Avant d’aborder la période des relations directes entre les Arméniens et Rome, nous ferons quelques remarques préalables. Une fraction de l’Église arménienne, dès le début, manifesta sa fidélité au concile de Chalcédoine, restant unie à l’Église grecque qui, comme on le sait, fut elle-même en communion ecclésiale avec Rome jusqu’au schisme de 1054.
Mais c’est la période des croisades qui permit de définir, vis-à-vis de Rome, un lien qui avait été rompu avec le patriarche de Constantinople, mais pas vraiment avec le pape, que des pèlerins, au-delà de leur visite aux tombeaux des saints Pierre et Paul, allaient saluer.
Le précurseur de l’œcuménisme fut, au XIIe siècle, le catholicos saint Nersès le Gracieux qui admit (devant les Grecs) que l’Église arménienne n’était pas monophysite.
Les travaux de Jean Richard, éminent spécialiste de l’Orient latin, montrent que, comme les autres Eglises orientales en relation avec les États des croisés, les catholicos de l’époque du royaume de Cilicie furent en communion avec le siège de Rome, de la fin du XIIe au début du XVe siècle.
La communion ecclésiale de l’Église arménienne avec Rome n’excluait ni les tensions (avec une partie du peuple et du clergé), ni les équivoques, mais fut réelle, même si elle ne dura pas comme celle des Maronites du Liban.
En 1440, les délégués du catholicos Grégoire IX Mousabêgiants au concile de Florence rétablirent brièvement l’Union.
La persécution, à la fin du XVIIe et dans les premières décennies du XVIIIe siècle, fut le fait de certains patriarches arméniens de Constantinople, soumis, dans la capitale, aux pressions directes du gouvernement ottoman et qui utilisèrent le pouvoir civil, non-chrétien, pour persécuter les Arméniens fidèles au concile de Chalcédoine et témoignant de leur communion ecclésiale avec le siège de Rome.
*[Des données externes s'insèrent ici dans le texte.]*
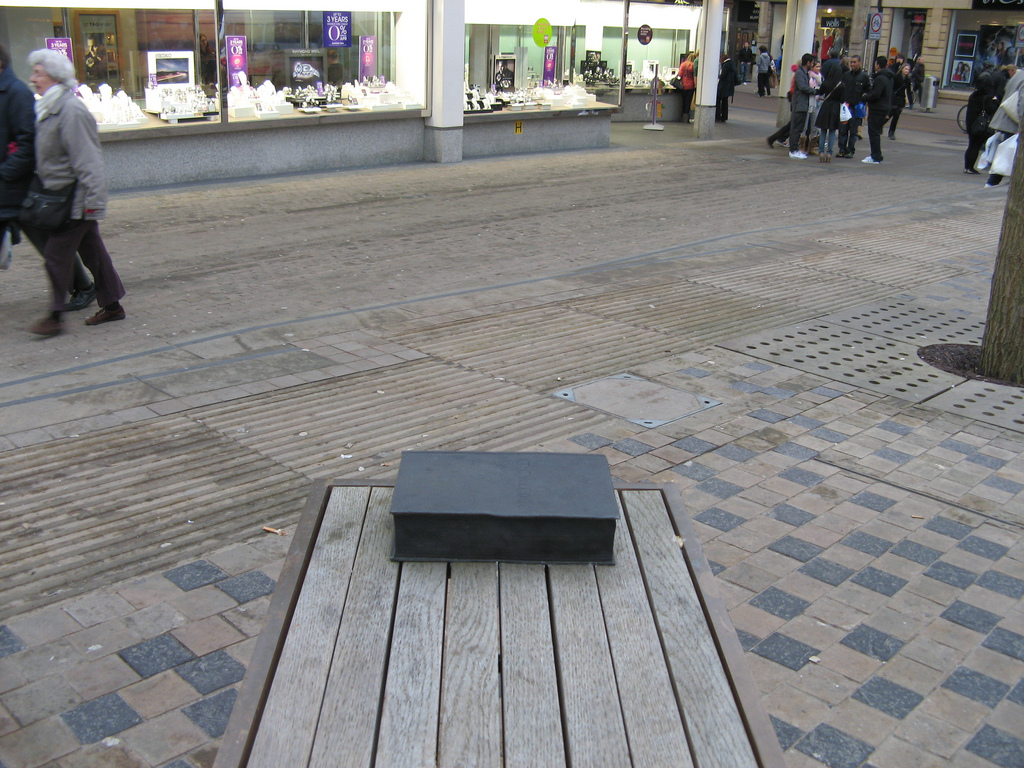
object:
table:
[201, 472, 784, 768]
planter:
[912, 337, 1021, 388]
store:
[0, 0, 729, 193]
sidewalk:
[0, 82, 1024, 767]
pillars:
[688, 0, 725, 142]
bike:
[950, 91, 977, 139]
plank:
[234, 483, 767, 767]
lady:
[14, 39, 134, 336]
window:
[43, 8, 434, 132]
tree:
[959, 91, 1020, 388]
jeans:
[866, 105, 889, 163]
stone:
[111, 631, 203, 683]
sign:
[531, 17, 555, 50]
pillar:
[422, 0, 469, 166]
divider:
[214, 2, 231, 126]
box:
[387, 443, 622, 567]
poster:
[323, 11, 354, 49]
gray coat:
[27, 92, 111, 227]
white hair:
[24, 46, 82, 91]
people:
[762, 51, 917, 168]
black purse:
[19, 173, 78, 239]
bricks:
[782, 413, 824, 431]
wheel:
[950, 96, 977, 140]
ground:
[0, 84, 1024, 763]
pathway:
[102, 211, 748, 361]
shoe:
[860, 157, 880, 166]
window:
[462, 0, 627, 118]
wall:
[0, 0, 1024, 198]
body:
[26, 90, 127, 339]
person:
[837, 53, 871, 160]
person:
[860, 56, 897, 166]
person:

C’est le patriarche Awédik’, qui déchaîna la persécution, provoquant l’exil de Mekhit’ar – fondateur de la Congrégation Mekhit’ariste à Venise.
Ne pouvant plus fréquenter ni les églises arméniennes où, contre leur conscience, ils auraient dû anathématiser le concile de Chalcédoine, ni les églises latines, par crainte d’être dénoncés comme « Francs », les Arméniens en communion avec le pape allaient être acculés à se constituer en hiérarchie indépendante.
Les catholiques aussi bien que les apostoliques, les notables et les membres du clergé engagèrent des négociations laborieuses en 1701, 1703 et 1714 pour trouver une solution viable basée sur des concessions mutuelles. Même le Saint-Siège fit des concessions sur certains points de la fameuse question de la Communicatio Sacris. Toutes les tentatives furent vaines.
Parmi les Arméniens catholiques, l’idée d’avoir leur propre patrik (patriarche) et de se faire reconnaître comme communauté autonome faisait son chemin.
En 1740, les Arméniens catholiques d’Alep passèrent à l’action. Trois évêques, le clergé et les fidèles élirent l’archevêque de cette ville, Mgr Abraham Ardzivian, comme catholicos – patriarche sur le siège de Sis qui était vacant en cette année. Mgr Ardzivian entreprit le voyage à Rome en 1741. Il y trouva très bon accueil, fit sa profession de foi, et le pape Benoît XIV, confirma son élection et lui conféra le pallium en signe de communion avec le siège de Rome.
Rentré au Liban, Mgr Ardzivian s’installa dans le couvent des moines arméniens antonins. Inutile de dire que le patrik de Constantinople et le gouvernement ottoman ignorèrent l’élection de Mgr Ardzivian. Hakob-Pétros II, élu patriarche en 1749, entreprit la construction du couvent de Bzommar où il transféra le siège patriarcal où il demeure jusqu’à aujourd’hui sauf durant les années génocidaires. Néanmoins, l’administration est désormais à Beyrouth même.